### Your tasks
1/ According to the article on the 1916 Bartow flower show, in what year did Zelia Hoffman found the International Garden Club?
2/ From the article on the 1916 Bartow flower show, quote the part that opens with the words containing "Sydney Percy Kendrick" and closes with "permanently to England.".
3/ In the article on the 1916 Bartow flower show, shorten the paragraph beginning "On a wintry day in February 1916" while keeping its main facts.

Zelia Hoffman Does It Again: Untold Stories of the 1916 Flower Show at Bartow

Why is a long-forgotten flower show still relevant over one hundred years later? And why was a woman named Zelia Hoffman once a galvanizing force in the gardening world? A little digging into the past reveals some answers.

Sydney Percy Kendrick (British, 1874–1955). Mrs. Charles Frederick Hoffman (detail), ca. 1930. Oil on canvas. Bartow-Pell Mansion Museum, Gift of Mrs. Aymar Johnson, 1978.02. Zelia Hoffman founded the International Garden Club (IGC) in 1914. The organization accomplished an astonishing amount of work in the few short years of her leadership, including the restoration of the old Bartow mansion and the creation of a formal garden by the firm of Delano & Aldrich (1915); a June flower show (1916); plans for an extensive rose garden designed by Delano & Aldrich (1917); publication of a horticultural journal (1917–19); and setting up a dairy to provide fresh farm milk to children living in poverty during the First World War (1918). Following her husband’s death in 1919, Zelia—an ardent anglophile—moved permanently to England.

On a wintry day in February 1916, Zelia Hoffman (1867–1929), President of the International Garden Club, hosted a meeting to discuss plans for a summer flower show to be held on the grounds of the garden club’s headquarters at the historic Bartow mansion in Pelham Bay Park. The group gathered at 620 Fifth Avenue in New York City, the elegant townhouse between 49th and 50th Streets that was designed by Carrère & Hastings in 1903 for Zelia and her husband, Charles Frederick Hoffman, on the site of today’s Rockefeller Center. As committee members arrived, Mrs. Hoffman’s butler would have taken their coats (probably highly fashionable furs, for the ladies) and then ushered them into either the reception room or the library. Both rooms had a view of St. Patrick’s Cathedral at the corner and faced the stately Buckingham Hotel across the street, a luxury residence for wealthy families that was demolished in the 1920s to make way for the new Saks department store. The month had gotten off to a snowy start, and the mere thought of roses, irises, and peonies must have been a welcome antidote to the winter doldrums for these well-heeled garden lovers.

### Supplied records
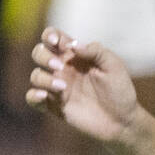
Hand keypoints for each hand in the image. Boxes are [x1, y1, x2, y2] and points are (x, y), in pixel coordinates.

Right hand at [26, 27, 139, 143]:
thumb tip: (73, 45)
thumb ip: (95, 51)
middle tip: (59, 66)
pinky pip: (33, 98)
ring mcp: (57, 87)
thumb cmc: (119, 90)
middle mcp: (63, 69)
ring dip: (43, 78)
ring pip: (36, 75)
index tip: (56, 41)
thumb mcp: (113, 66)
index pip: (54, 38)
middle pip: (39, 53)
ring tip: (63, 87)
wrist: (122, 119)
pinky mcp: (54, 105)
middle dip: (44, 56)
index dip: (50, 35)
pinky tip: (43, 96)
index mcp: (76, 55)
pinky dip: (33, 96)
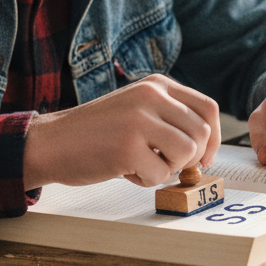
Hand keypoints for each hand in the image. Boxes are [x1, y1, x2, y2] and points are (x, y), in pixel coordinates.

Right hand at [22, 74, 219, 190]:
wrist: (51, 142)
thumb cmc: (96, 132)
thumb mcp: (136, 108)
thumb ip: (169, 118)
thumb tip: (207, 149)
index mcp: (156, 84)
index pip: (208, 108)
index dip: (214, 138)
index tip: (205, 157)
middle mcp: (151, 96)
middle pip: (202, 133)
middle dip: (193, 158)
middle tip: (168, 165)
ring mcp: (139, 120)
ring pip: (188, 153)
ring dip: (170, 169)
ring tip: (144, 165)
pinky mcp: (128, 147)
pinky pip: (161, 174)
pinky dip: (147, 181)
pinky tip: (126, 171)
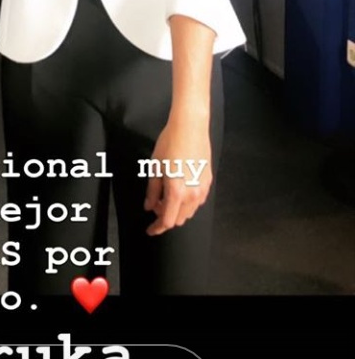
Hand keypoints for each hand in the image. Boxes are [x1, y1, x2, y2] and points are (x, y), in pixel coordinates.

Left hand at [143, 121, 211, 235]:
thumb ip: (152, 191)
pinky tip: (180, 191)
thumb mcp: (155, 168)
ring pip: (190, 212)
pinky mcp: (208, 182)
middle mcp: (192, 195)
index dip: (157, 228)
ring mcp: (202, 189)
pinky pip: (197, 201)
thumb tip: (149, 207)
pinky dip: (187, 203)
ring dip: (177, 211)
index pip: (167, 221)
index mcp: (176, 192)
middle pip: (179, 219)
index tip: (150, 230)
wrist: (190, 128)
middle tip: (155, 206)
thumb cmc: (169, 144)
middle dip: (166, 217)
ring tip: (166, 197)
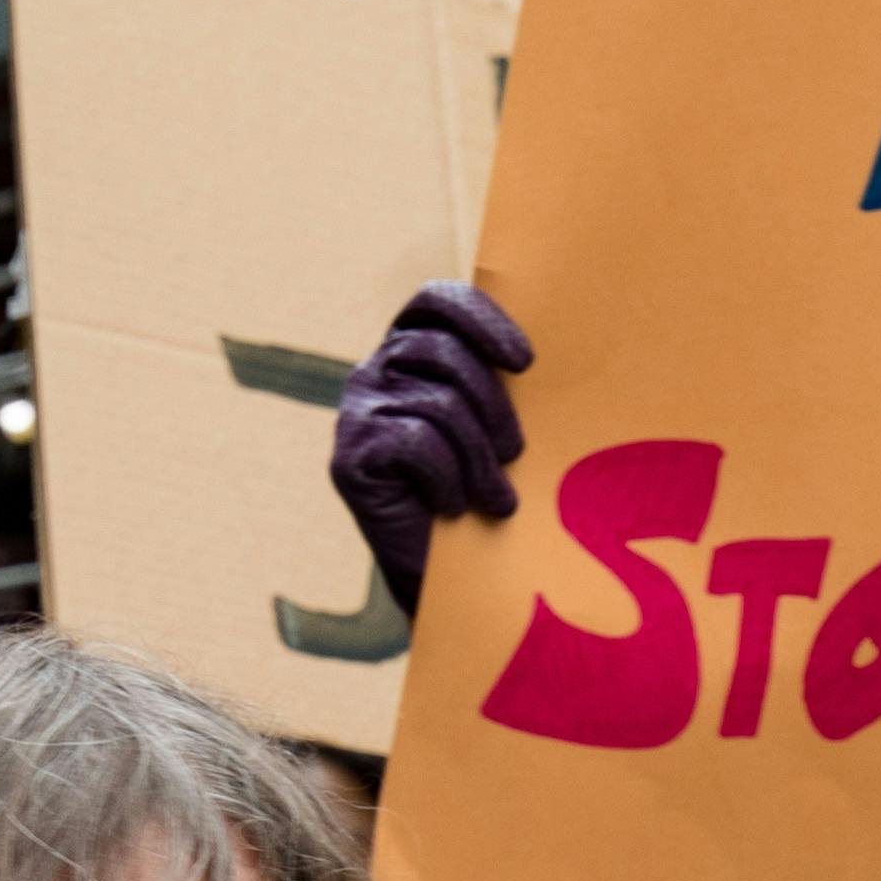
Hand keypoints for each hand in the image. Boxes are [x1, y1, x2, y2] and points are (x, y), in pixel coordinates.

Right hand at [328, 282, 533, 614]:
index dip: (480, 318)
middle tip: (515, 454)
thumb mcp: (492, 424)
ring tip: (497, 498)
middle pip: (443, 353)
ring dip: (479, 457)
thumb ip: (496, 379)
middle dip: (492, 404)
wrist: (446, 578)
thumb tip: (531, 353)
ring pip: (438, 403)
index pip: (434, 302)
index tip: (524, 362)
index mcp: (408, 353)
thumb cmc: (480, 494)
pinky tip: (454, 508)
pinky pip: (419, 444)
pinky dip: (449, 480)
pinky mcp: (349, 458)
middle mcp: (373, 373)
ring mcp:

### Outputs for the tasks
1/ 1914

2/
Sydney Percy Kendrick (British, 1874–1955). Mrs. Charles Frederick Hoffman (detail), ca. 1930. Oil on canvas. Bartow-Pell Mansion Museum, Gift of Mrs. Aymar Johnson, 1978.02. Zelia Hoffman founded the International Garden Club (IGC) in 1914. The organization accomplished an astonishing amount of work in the few short years of her leadership, including the restoration of the old Bartow mansion and the creation of a formal garden by the firm of Delano & Aldrich (1915); a June flower show (1916); plans for an extensive rose garden designed by Delano & Aldrich (1917); publication of a horticultural journal (1917–19); and setting up a dairy to provide fresh farm milk to children living in poverty during the First World War (1918). Following her husband’s death in 1919, Zelia—an ardent anglophile—moved permanently to England.

3/ In February 1916, Zelia Hoffman (1867–1929), President of the International Garden Club, hosted a meeting to plan a summer flower show on the grounds of the club's headquarters, the historic Bartow mansion in Pelham Bay Park. The meeting took place at 620 Fifth Avenue in New York City. This townhouse between 49th and 50th Streets was designed by Carrère & Hastings in 1903 for Zelia and her husband, Charles Frederick Hoffman, on the site of today's Rockefeller Center. Its reception room and library faced St. Patrick's Cathedral and the Buckingham Hotel, which was demolished in the 1920s for the new Saks department store. After a snowy start to the month, thoughts of roses, irises, and peonies were likely a welcome relief from winter for these garden lovers.